Update from Congressman Pete Gallego

This month marks the 52nd anniversary of the Cuban Missile Crisis. Most people know the story of how close the world came to nuclear war. However, many people don’t know that military personnel from the 23rd District of Texas played a major role in this great drama.

 As a member of the House Armed Services Committee, I am always especially proud of our community’s long history of military service and excellence. And, this week, I want to pay tribute to the men and women of Laughlin Air Force Base in Del Rio, Texas. Airmen from Laughlin Air Force Base led  the way in proving that the Soviets were installing missiles in Cuba.

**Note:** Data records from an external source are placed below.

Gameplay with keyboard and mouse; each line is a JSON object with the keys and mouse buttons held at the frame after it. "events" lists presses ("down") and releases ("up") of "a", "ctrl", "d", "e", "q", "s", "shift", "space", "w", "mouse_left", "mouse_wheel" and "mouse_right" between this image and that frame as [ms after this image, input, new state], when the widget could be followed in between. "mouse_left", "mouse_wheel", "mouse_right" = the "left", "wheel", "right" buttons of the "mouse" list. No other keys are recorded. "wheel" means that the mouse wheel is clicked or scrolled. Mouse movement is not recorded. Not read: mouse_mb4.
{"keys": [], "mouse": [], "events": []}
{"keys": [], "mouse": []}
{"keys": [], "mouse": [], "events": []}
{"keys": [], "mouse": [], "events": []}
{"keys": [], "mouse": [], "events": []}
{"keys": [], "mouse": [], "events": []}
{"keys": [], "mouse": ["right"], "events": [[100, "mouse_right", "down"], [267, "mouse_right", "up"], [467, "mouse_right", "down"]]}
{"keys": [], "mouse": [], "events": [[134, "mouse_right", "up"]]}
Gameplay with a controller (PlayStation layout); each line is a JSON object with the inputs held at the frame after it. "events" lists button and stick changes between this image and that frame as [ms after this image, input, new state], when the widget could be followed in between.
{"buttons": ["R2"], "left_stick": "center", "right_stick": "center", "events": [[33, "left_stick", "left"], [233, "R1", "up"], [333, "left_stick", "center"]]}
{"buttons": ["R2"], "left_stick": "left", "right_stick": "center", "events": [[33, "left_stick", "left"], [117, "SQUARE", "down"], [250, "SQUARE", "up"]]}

 In 1962, America was in the midst of the Cold War, and fears of nuclear warfare permeated the country. American forces took every precaution to protect the nation from our enemies. We could not allow the Soviets to place missiles in Cuba – only 90 miles from the U.S. homeland. 

When military intelligence learned that the Soviets were beginning to build missile bases in Cuba, the stakes went much higher. Gathering intelligence about the missiles became critical – the United States needed proof. And, with Cuba’s proximity to the U.S., there was no room for error.

 The Air Force called upon Airmen from Air Force 4080th Strategic Reconnaissance Wing to fly over Cuba and gather information. At that time, this wing was stationed in Del Rio and Laughlin Air Force Base was home to the U-2’s. Pilots Major Richard “Steve” Heyser and Major Rudolf Anderson Jr. were among the Laughlin pilots to execute flyover missions in Cuba.

Major Heyser was able to successfully obtain some of the first photographs of the Soviet missile bases. He returned from Cuba to McCoy Air Force Base in Florida where his photographs were developed and then presented at the United Nations Security Council on October 22, 1962. These photos provided indisputable evidence to world leaders that Soviet leaders had installed missile bases in Cuba.

The U-2 airplane was meant for gathering intelligence. It is light and fast and meant to fly at high altitude. It was not meant for combat. Unfortunately, the plane being flown by Major Anderson was hit by shrapnel from a surface-to-air missile. The plane was unable to sustain the hit – and Major Anderson was killed. Major Anderson became the first recipient of the Air Force Cross, the second highest honor for valor in the Air Force. His body was returned to the United States after the crisis. 

Today, Laughlin is a pilot-training air base. And, every pilot there knows the name of Rudolf Anderson. Anderson Hall, the primary operations training complex at Laughlin Air Force Base, now carries his name. It was the least that Laughlin Air Force Base could do to honor one of its heroes.

Our region and our people have a long history of service to our country. Even now, I’ve also seen first-hand the service of our young men and women in Afghanistan and the Middle East. I believe that our nation should give credit when credit is due.

I want to give credit to those heroes of our past, like the pilots at Laughlin Air Force Base who so ably served our country during the Cuban Missile Crisis. And, I want to emphasize that today’s Soldiers, Sailors, Airmen, Marines, and Coast Guardsmen deserve the same quality of training, resources and support to get the job done. 

I remain very proud of these American heroes. I’m humbled to represent an area that has contributed so much to the safety of our great nation. I also know that we can sleep well knowing that the tradition of excellence from Airmen at Laughlin Air Force Base and service members throughout the 23rd District of Texas and the entire nation continues on today.